--- Excerpt to read ---
ChatGPT Might Tell the World You’re a Criminal. Can You Sue?
By Catherine Wang (‘25) and Micah Musser (‘26)
ChatGPT tells a user that an Australian mayor spent time in prison for bribery. A court reporter who covers cases involving abuse of minors is himself accused of child molestation. A search engine using GPT-4 to summarize search results conflates a professor with a similarly named convicted terrorist.
These are examples of AI “hallucinations,” a common problem that companies deploying large language models face. Chatbots like ChatGPT are trained to predict the next word in a conversation. When confronted with a new question not present in its training data, a model is likely to make up a plausible-seeming answer. This can lead to models that cite fake legal cases or recommend malicious code libraries.
When made by human speakers, these types of accusations could generate liability for defamation, one of the legal doctrines that the Supreme Court has long acknowledged limits Americans’ free speech rights. When human speakers make false statements about others, injured parties can usually sue the speaker if they can show that the speaker acted wrongfully and harmed them as a result. But should you be able to sue an AI company like OpenAI if its tools mix you up with someone else and call you a murderer, a child molester, or a fraudster?
This month, the Technology Law and Policy Clinic at NYU School of Law weighed in with an amicus brief in Walters v. OpenAI, a defamation case in Georgia state court. In this litigation, a public talk show host is suing OpenAI based on a fictitious legal complaint that ChatGPT produced to a third-party user, erroneously describing Walters as having been accused of fraud and embezzlement. The litigation so far has raised two pressing issues that cut straight to the core of defamation law. Should we think of outputs from generative AI tools as factual assertions? And if we do treat them as factual assertions, how do the traditional fault requirements of defamation law—which demand that a plaintiff show a statement was made negligently or, in some cases, with “actual malice”—apply to AI companies?
On the first question, OpenAI has argued that since users are warned about the possibilities of inaccuracies, they cannot reasonably believe that ChatGPT’s responses to their questions are ever accurate factual statements. But paradoxically, OpenAI markets ChatGPT as reliable and accurate. AI programs from OpenAI and others have been mounted on search engines showing AI outputs at the top of search results, and OpenAI has added a search engine functionality to ChatGPT. An average user will expect these programs to be more reliable as they become more entrenched in how people generally look for information online.

--- Assigned task 1 ---
In the article on ChatGPT and defamation, which group filed an amicus brief in Walters v. OpenAI?
--- Assigned task 2 ---
List the examples of AI hallucinations that the article on ChatGPT and defamation gives in its first paragraph after the byline.
--- Assigned task 3 ---
Carry on the article on ChatGPT and defamation from its last sentence.

--- Records shown ---

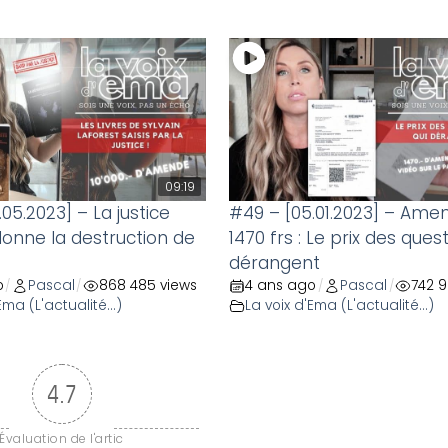
09:19
05.2023] – La justice
#49 – [05.01.2023] – Ame
donne la destruction de
1470 frs : Le prix des ques
dérangent
o
Pascal
868 485 views
4 ans ago
Pascal
742 9
/
/
/
/
Ema (L'actualité...)
La voix d'Ema (L'actualité...)
4.7
Évaluation de l'artic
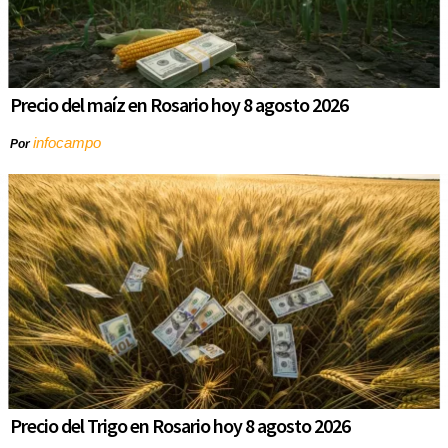
Precio del maíz en Rosario hoy 8 agosto 2026
infocampo
Por
Precio del Trigo en Rosario hoy 8 agosto 2026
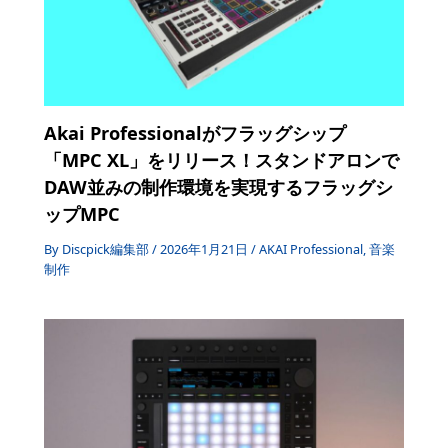
Akai Professionalがフラッグシップ
「MPC XL」をリリース！スタンドアロンで
DAW並みの制作環境を実現するフラッグシ
ップMPC
By
Discpick編集部
/
2026年1月21日
/
AKAI Professional
,
音楽
制作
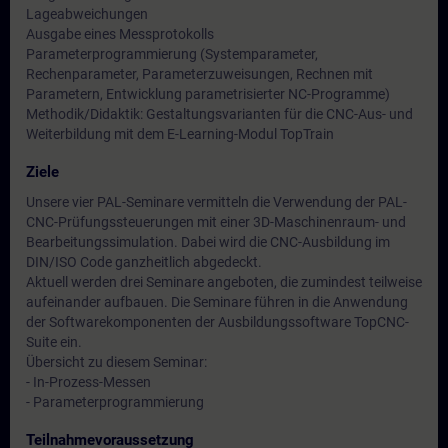
Lageabweichungen
Ausgabe eines Messprotokolls
Parameterprogrammierung (Systemparameter,
Rechenparameter, Parameterzuweisungen, Rechnen mit
Parametern, Entwicklung parametrisierter NC-Programme)
Methodik/Didaktik: Gestaltungsvarianten für die CNC-Aus- und
Weiterbildung mit dem E-Learning-Modul TopTrain
Ziele
Unsere vier PAL-Seminare vermitteln die Verwendung der PAL-
CNC-Prüfungssteuerungen mit einer 3D-Maschinenraum- und
Bearbeitungssimulation. Dabei wird die CNC-Ausbildung im
DIN/ISO Code ganzheitlich abgedeckt.
Aktuell werden drei Seminare angeboten, die zumindest teilweise
aufeinander aufbauen. Die Seminare führen in die Anwendung
der Softwarekomponenten der Ausbildungssoftware TopCNC-
Suite ein.
Übersicht zu diesem Seminar:
- In-Prozess-Messen
- Parameterprogrammierung
Teilnahmevoraussetzung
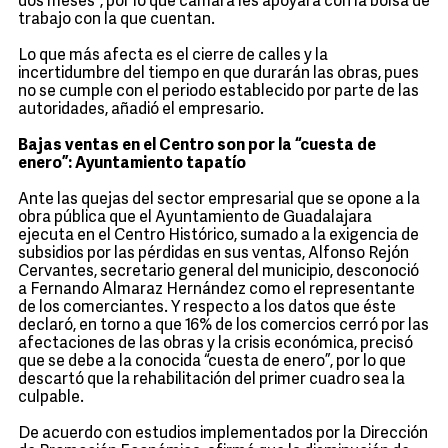
dos meses”, por lo que cámara les apoyará con la bolsa de
trabajo con la que cuentan.
Lo que más afecta es el cierre de calles y la
incertidumbre del tiempo en que durarán las obras, pues
no se cumple con el periodo establecido por parte de las
autoridades, añadió el empresario.
Bajas ventas en el Centro son por la “cuesta de
enero”: Ayuntamiento tapatío
Ante las quejas del sector empresarial que se opone a la
obra pública que el Ayuntamiento de Guadalajara
ejecuta en el Centro Histórico, sumado a la exigencia de
subsidios por las pérdidas en sus ventas, Alfonso Rejón
Cervantes, secretario general del municipio, desconoció
a Fernando Almaraz Hernández como el representante
de los comerciantes. Y respecto a los datos que éste
declaró, en torno a que 16% de los comercios cerró por las
afectaciones de las obras y la crisis económica, precisó
que se debe a la conocida “cuesta de enero”, por lo que
descartó que la rehabilitación del primer cuadro sea la
culpable.
De acuerdo con estudios implementados por la Dirección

--- Reply 1 ---
The Technology Law and Policy Clinic at NYU School of Law.

--- Reply 2 ---
- ChatGPT tells a user that an Australian mayor spent time in prison for bribery.
- A court reporter who covers cases involving abuse of minors is himself accused of child molestation.
- A search engine using GPT-4 to summarize search results conflates a professor with a similarly named convicted terrorist.

--- Reply 3 ---
On the second question, OpenAI has dodged by arguing that you can’t really hold an AI company responsible for the statements made by a generative AI tool because no human can monitor AI outputs in real time. But this focus on “real-time” monitoring should be worrisome, since it implies that private citizens will have no legal remedy even where AI tools repeatedly make the same false accusations about them, and even if the AI company is perfectly aware of the problem. On the other hand, Walters has claimed that ChatGPT’s statements were negligently made simply because OpenAI is aware of the general risk of AI hallucinations. If that alone were enough to show negligence, it would become essentially impossible for AI companies to ever deploy generative AI tools. As a result, crippling defamation liability could prevent innovation in the development of a new technology.
The Clinic’s brief argues that there are helpful analogies found in other bodies of law that can offer alternative, more nuanced ways to evaluate the fault of AI developers. For instance, showing that developers could have made alternative design decisions that would have reduced the risk of hallucinations without undermining the product’s functionality could be one way of showing negligence. And after AI programs are out in the world, showing that an AI company did not properly monitor its outputs could be another way of showing negligence.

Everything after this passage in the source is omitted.